I spent all of yesterday traveling from polling place to polling place with election observers from a nonprofit, nonpartisan group called Colorado Common Cause. Its volunteers don't care whom people vote for, they just want all voters to be able to vote. The Republican secretary of state, Scott Gessler, had made some efforts to keep mostly Democratic groups away from the polls. He sent out letters asking many Hispanic voters to provide proof of citizenship-which they're not required to do-and his office did not send mail-in ballots automatically to any voter who missed the 2010 midterms. The Latino vote, in turn, devastated the GOP here. In Colorado, they went for Obama 75 percent to 23 percent and made up 14 percent of the electorate, a one-point increase over their share in 2008.
That doesn't mean there weren't problems. At times, voters were told they were at the wrong polling place without being offered a provisional ballot or told a utility bill was unacceptable identification even though it is on the state list of approved identification. Common Cause's volunteers contacted attorneys and election officials and got the problems fixed. When lines were long, they called advocates.
Voting can be confusing in Colorado: Early voters can go everywhere, but, in some counties, voters have to cast their ballots at their precincts on Election Day. Common Cause told voters whom to call and where to go and made sure voters knew their rights. For the most part, their jobs in the Denver suburbs yesterday were blessedly boring. There were a few isolated incidents, but groups-which also included the nonprofit advocacy group Vote Mob and Video the Vote-reported that problems were solved quickly.

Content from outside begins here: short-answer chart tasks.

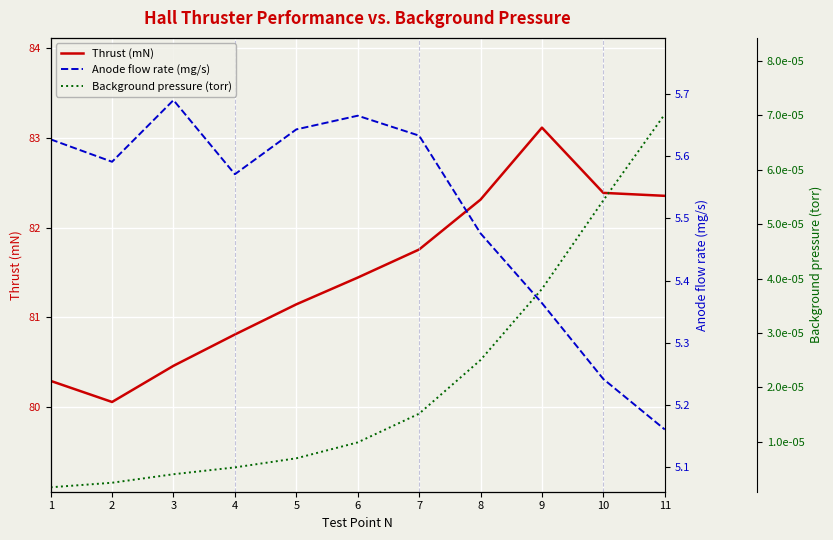

True or false: Thrust (mN) and Background pressure (torr) cross at least once.

False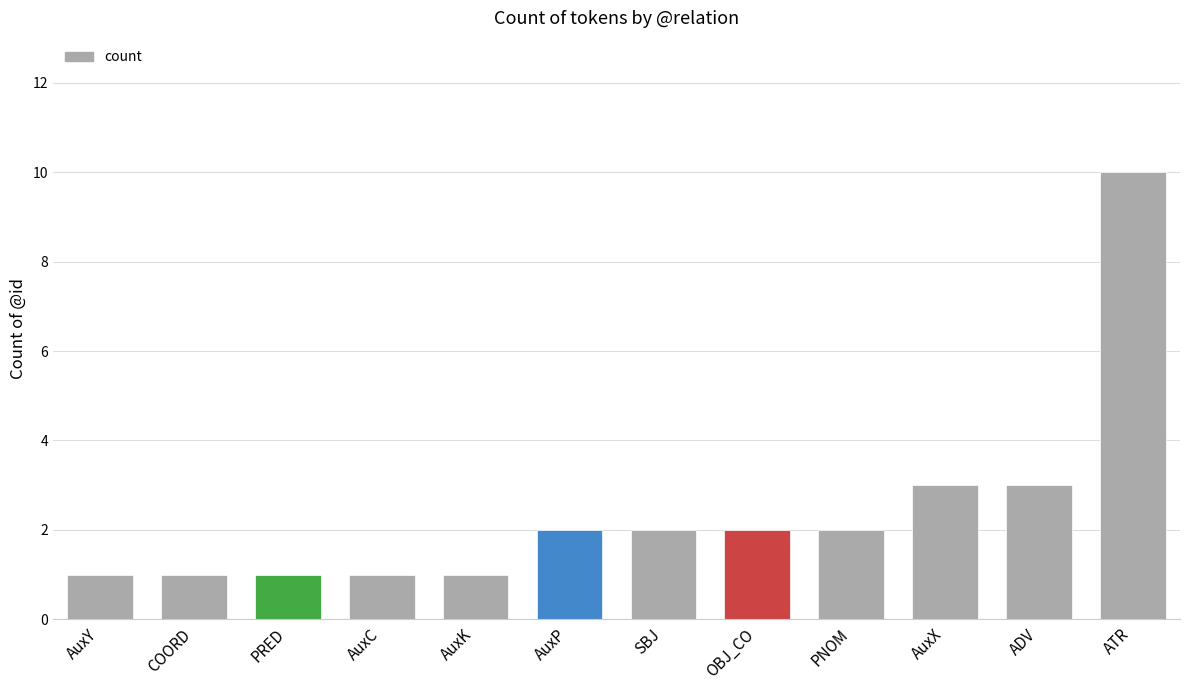

The value at ADV is 5. True or false?

False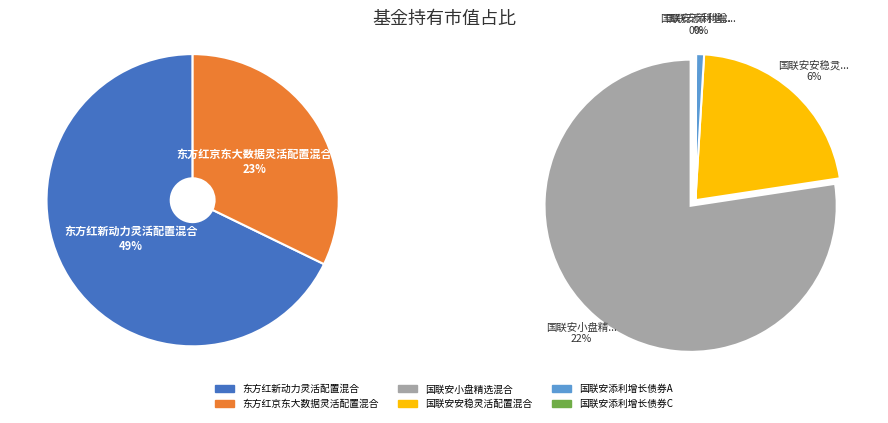

Is the sum of 国联安添利增长债券C and 国联安添利增长债券A greater than half?

No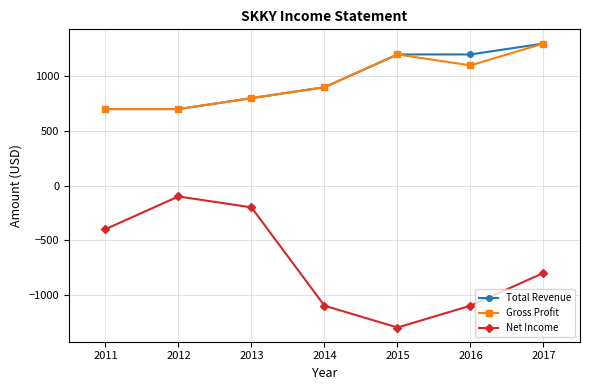

What are all the series names shown in the legend?

Total Revenue, Gross Profit, Net Income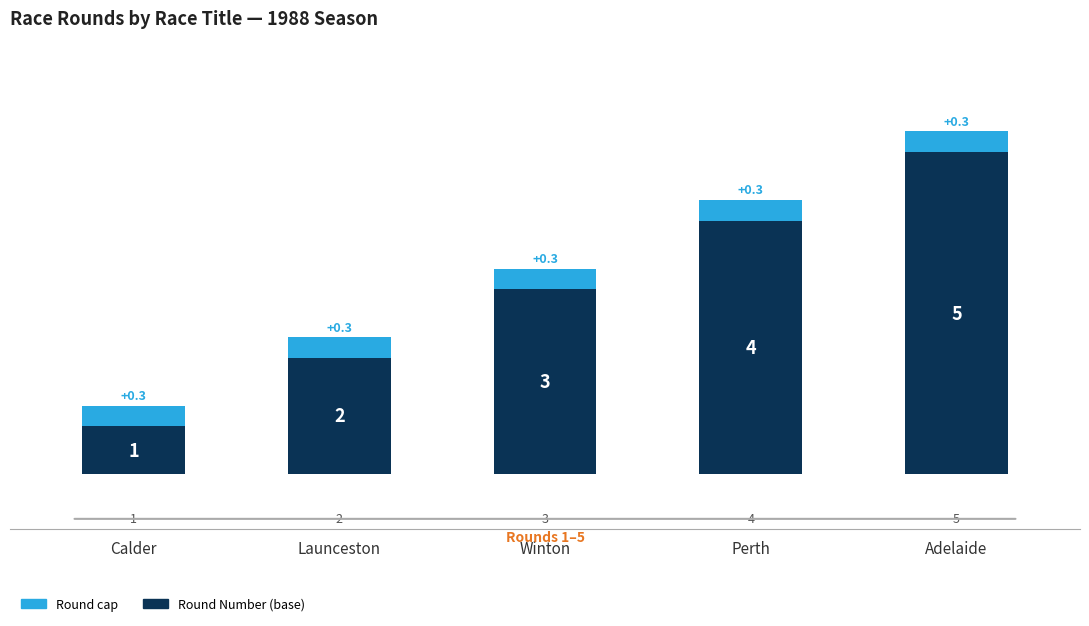

Are the bars grouped side by side (vs. stacked)?

No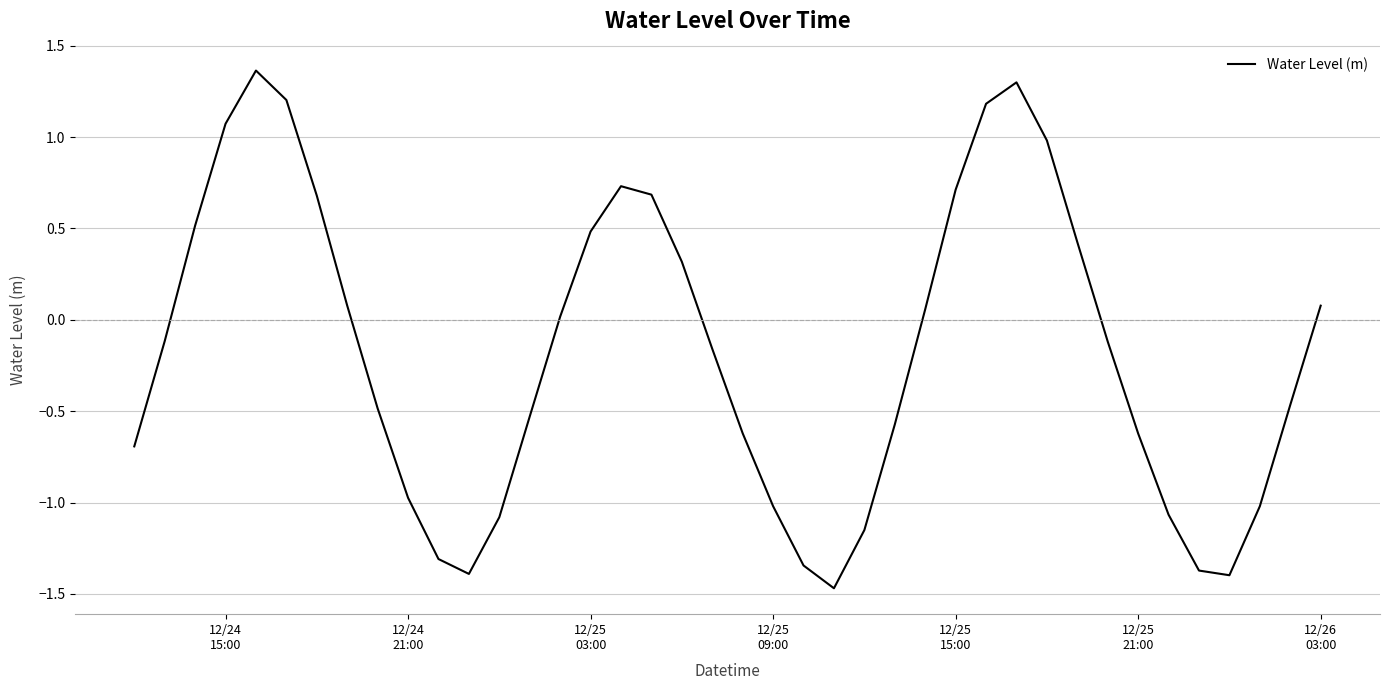

What is the minimum value shown in the chart?

-1.5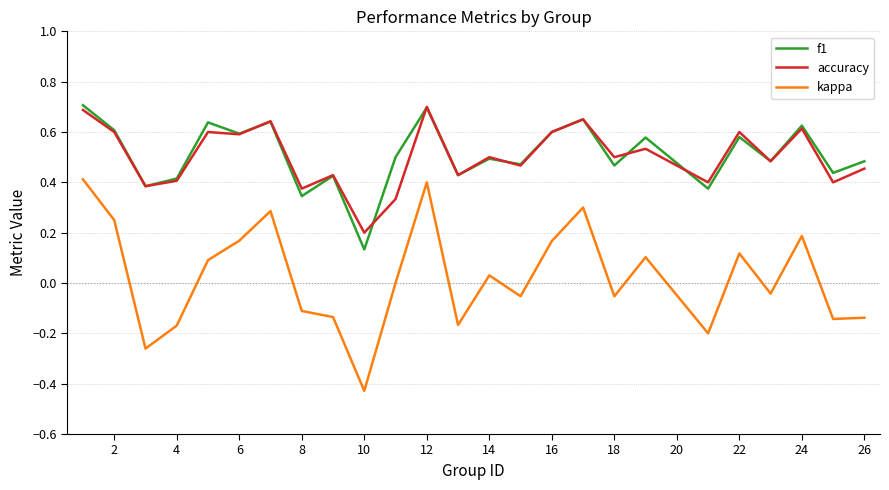

True or false: f1 and kappa intersect in this chart.

False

It was citizen action in action.
One problem no one could solve, though: helping Rob Johnson, a 29-year-old landscaper, decide whether he should vote. Johnson showed up at a polling place in Aurora, a large city east of Denver that bridges two big counties, Adams and Arapahoe, that would decide whether Obama carried the state by the size of his victory margin. Johnson picked the Centre Point Plaza, a government building that normally houses the Department of Human Services and other social-service agencies and sits across a broad boulevard from where the movie theater shooting occurred during a premiere of The Dark Knight Rises in July. A lot of voters went there yesterday because it was a well-known polling place, and by the time Johnson arrived at 4:30 p.m. there was a long line. His friends had urged him to vote, and after his arrival they insisted he follow them to a middle school where lines were shorter and votes were quicker. Johnson couldn't decide whether he'd follow them to vote and figured he'd choose when he finally pulled out of the crowded lot. He did know he wasn't going to wait more than an hour, which was the wait time at Centre Point Plaza.
Johnson is African American. He had friends on parole who wanted to vote but were prohibited by state law. He felt obligated to take advantage of his access to the voting booth, but he wasn't sure.
"Obama really hasn't did shit," he said, but he also didn't believe Mitt Romney was going to follow up on his campaign promises. He believed women had the right to choose their reproductive destinies, but he was also worried about the deficit. Johnson could vote, but he didn't feel … enfranchised. He was sick of ads, and he hadn't heard a single politician of either party reach out to the community of men who'd spent time in jail and struggled to make it once they were out. "If I don't vote, I understand I can't say nothing," he said.
Johnson didn't spout talking points and wasn't misinformed. There was no reason he could point to as to why he should or shouldn't vote. He'd gotten the message that his vote in Colorado would count. He just wasn't sure he wanted to be part of the process. That's a problem no ad or volunteer could solve.